REQUIREMENT: Quote the listing lines starting at the one containing "2: (817, 300)" and ending at the one containing "22: (123, 397)", reproducing them without any change.

DATA TO PROCESS:

=== Section Start ===

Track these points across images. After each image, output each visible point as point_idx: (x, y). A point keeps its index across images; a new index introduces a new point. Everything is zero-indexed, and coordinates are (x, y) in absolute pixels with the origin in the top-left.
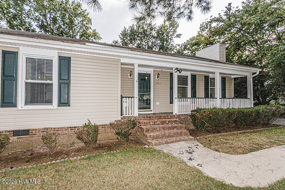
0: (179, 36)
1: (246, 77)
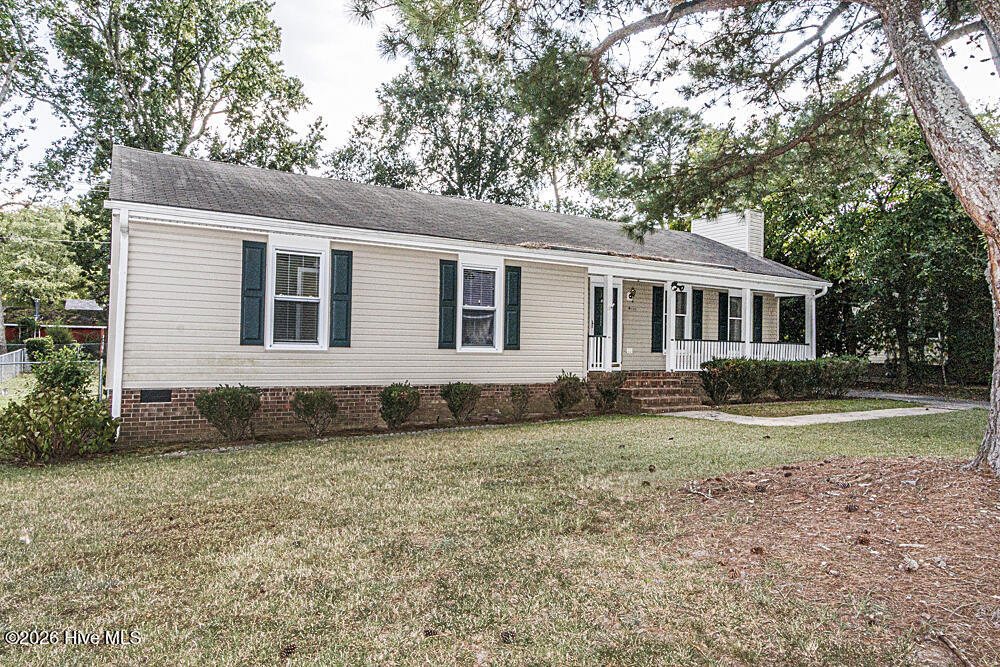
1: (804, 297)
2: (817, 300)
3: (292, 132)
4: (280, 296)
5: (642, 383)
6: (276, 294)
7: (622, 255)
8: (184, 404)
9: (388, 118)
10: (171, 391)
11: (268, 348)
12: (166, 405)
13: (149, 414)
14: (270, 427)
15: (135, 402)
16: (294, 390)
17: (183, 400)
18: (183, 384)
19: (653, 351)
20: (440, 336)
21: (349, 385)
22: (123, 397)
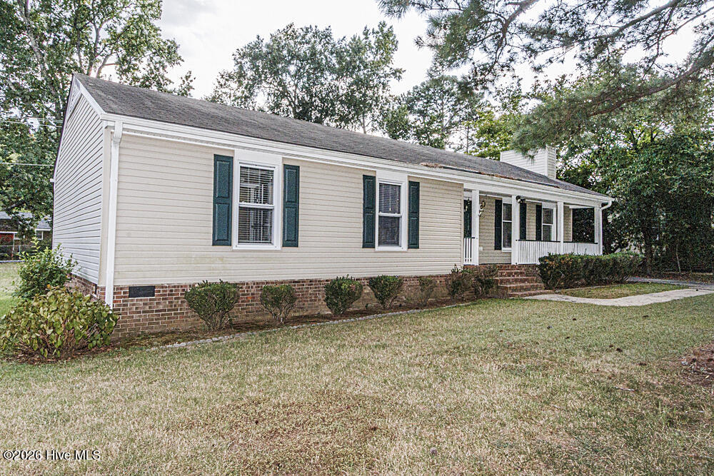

=== Section End ===
=== Section Start ===

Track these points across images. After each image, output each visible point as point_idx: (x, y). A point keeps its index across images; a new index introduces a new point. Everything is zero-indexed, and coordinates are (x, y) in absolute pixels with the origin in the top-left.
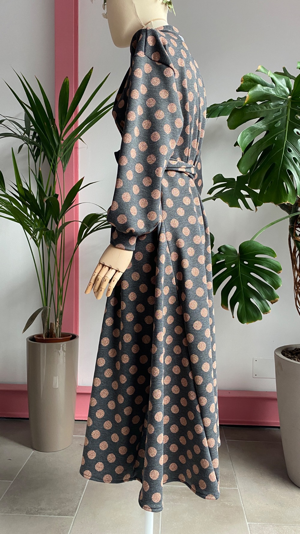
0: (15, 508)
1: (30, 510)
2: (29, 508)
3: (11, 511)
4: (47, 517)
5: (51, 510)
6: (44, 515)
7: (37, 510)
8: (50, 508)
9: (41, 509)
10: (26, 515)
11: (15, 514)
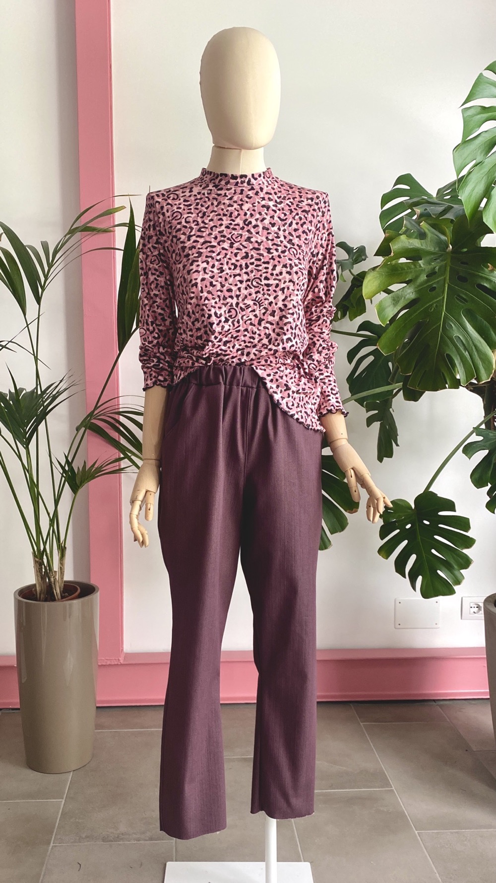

=== Section End ===
=== Section Start ===

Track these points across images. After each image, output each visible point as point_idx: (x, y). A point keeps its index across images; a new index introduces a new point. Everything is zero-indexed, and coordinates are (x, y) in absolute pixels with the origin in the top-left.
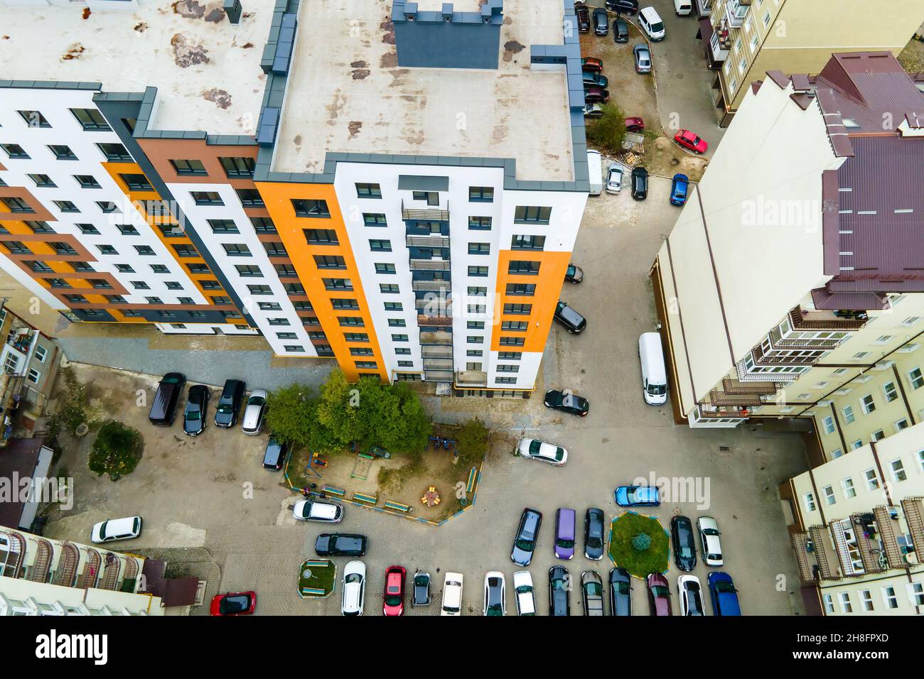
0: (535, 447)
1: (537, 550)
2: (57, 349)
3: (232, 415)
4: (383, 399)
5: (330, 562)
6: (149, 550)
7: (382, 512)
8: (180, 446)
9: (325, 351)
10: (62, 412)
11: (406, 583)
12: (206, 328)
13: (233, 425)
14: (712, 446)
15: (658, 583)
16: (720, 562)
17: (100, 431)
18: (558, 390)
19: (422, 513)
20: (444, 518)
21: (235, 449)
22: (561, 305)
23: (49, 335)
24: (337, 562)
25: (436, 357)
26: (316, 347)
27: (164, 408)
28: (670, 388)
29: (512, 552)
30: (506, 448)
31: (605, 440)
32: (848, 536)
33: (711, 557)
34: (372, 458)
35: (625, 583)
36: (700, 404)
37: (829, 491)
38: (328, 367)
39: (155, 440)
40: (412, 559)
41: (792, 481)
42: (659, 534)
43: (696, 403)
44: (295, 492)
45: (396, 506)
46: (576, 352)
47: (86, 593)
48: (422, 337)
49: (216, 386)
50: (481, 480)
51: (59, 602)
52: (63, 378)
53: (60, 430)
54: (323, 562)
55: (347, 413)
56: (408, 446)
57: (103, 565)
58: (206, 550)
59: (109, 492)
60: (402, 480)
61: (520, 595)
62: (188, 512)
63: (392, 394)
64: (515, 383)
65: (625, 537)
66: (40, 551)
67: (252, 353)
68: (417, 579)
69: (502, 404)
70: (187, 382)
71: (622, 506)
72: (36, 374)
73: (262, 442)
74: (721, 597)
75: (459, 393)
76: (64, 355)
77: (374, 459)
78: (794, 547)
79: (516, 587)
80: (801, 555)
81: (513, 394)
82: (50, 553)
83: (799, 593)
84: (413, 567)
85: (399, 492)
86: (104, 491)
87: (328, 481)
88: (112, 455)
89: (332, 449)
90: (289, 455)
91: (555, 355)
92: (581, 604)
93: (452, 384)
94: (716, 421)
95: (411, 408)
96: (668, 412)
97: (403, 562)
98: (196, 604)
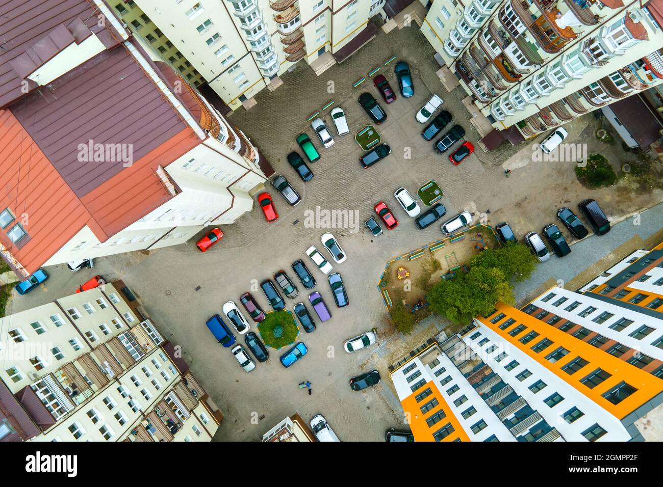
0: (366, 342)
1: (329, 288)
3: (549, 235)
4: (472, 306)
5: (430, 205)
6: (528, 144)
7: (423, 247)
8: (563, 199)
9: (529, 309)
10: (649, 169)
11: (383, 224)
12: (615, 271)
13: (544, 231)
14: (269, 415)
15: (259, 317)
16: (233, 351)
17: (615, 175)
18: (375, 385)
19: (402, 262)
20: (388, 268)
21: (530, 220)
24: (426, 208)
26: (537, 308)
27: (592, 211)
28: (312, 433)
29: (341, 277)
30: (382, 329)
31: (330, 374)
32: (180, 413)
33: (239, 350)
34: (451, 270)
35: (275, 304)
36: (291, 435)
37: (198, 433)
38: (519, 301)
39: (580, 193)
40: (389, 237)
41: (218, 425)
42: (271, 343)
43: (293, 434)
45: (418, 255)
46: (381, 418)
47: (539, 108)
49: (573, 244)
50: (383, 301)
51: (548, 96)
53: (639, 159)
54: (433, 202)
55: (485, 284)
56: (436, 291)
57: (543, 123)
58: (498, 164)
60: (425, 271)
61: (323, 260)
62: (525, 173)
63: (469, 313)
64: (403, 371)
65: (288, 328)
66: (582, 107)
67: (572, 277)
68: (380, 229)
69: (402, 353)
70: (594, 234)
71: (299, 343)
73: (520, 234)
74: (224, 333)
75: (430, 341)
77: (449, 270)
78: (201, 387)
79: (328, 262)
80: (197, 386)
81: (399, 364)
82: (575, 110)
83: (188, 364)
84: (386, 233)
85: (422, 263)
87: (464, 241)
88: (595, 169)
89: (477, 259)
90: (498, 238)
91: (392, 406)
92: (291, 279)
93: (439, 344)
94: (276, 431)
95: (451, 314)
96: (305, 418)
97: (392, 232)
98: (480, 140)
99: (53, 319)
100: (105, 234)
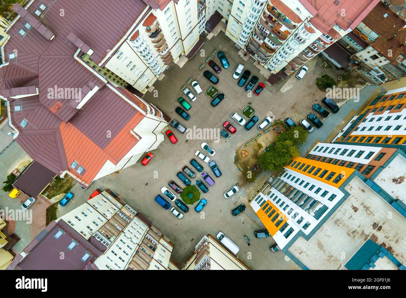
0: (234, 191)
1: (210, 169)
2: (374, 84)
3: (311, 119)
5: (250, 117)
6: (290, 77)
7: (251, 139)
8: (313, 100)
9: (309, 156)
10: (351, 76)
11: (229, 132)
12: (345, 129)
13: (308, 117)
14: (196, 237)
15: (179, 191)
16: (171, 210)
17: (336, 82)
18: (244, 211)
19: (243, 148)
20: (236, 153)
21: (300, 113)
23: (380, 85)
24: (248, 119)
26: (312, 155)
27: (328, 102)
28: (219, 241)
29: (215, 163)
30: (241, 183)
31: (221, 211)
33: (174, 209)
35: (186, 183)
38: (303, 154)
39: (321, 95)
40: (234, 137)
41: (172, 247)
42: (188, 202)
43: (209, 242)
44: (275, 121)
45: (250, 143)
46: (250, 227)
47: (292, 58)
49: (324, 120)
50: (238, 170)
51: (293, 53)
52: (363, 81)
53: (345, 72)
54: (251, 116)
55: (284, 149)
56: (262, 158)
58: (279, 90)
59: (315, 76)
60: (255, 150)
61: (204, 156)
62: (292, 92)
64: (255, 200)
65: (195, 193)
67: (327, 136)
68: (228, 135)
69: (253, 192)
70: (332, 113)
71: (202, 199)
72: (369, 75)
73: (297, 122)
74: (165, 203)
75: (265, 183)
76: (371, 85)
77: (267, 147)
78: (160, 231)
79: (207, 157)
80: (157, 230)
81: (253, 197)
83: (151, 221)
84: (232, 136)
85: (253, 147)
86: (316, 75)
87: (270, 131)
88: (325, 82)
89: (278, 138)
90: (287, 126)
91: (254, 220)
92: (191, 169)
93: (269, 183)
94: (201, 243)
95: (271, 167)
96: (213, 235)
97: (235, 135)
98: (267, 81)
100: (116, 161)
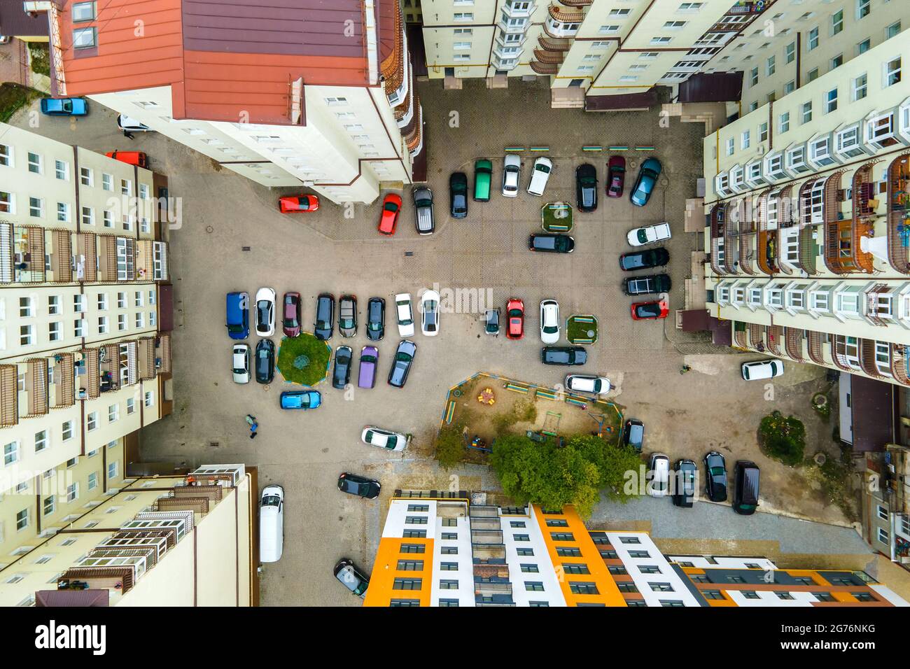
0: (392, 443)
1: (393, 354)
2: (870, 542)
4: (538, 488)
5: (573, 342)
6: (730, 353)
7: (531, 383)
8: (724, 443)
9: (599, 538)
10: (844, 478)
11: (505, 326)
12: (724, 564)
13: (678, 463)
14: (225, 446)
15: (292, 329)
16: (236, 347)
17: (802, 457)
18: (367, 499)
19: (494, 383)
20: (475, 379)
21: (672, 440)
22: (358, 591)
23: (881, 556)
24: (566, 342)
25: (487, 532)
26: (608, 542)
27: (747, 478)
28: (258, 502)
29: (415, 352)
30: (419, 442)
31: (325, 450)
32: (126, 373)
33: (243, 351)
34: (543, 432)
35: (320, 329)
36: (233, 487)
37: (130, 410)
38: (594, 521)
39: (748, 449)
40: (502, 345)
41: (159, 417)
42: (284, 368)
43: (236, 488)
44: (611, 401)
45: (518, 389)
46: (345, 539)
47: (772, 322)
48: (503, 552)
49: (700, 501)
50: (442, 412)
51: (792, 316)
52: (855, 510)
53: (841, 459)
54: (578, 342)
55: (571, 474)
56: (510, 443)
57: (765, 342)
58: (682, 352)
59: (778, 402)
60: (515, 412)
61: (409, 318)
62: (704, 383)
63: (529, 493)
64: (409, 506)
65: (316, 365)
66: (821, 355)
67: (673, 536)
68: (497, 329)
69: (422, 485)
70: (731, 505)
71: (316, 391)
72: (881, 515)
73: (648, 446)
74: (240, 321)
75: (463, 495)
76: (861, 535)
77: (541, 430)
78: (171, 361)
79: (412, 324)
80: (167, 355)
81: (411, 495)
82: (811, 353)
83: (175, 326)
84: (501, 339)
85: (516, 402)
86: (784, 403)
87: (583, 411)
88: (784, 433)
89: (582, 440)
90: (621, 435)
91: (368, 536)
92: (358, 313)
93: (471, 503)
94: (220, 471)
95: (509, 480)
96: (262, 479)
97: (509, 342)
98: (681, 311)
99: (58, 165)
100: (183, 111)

=== Section End ===

TASK ANSWER:
2: (817, 300)
3: (292, 132)
4: (280, 296)
5: (642, 383)
6: (276, 294)
7: (622, 255)
8: (184, 404)
9: (388, 118)
10: (171, 391)
11: (268, 348)
12: (166, 405)
13: (149, 414)
14: (270, 427)
15: (135, 402)
16: (294, 390)
17: (183, 400)
18: (183, 384)
19: (653, 351)
20: (440, 336)
21: (349, 385)
22: (123, 397)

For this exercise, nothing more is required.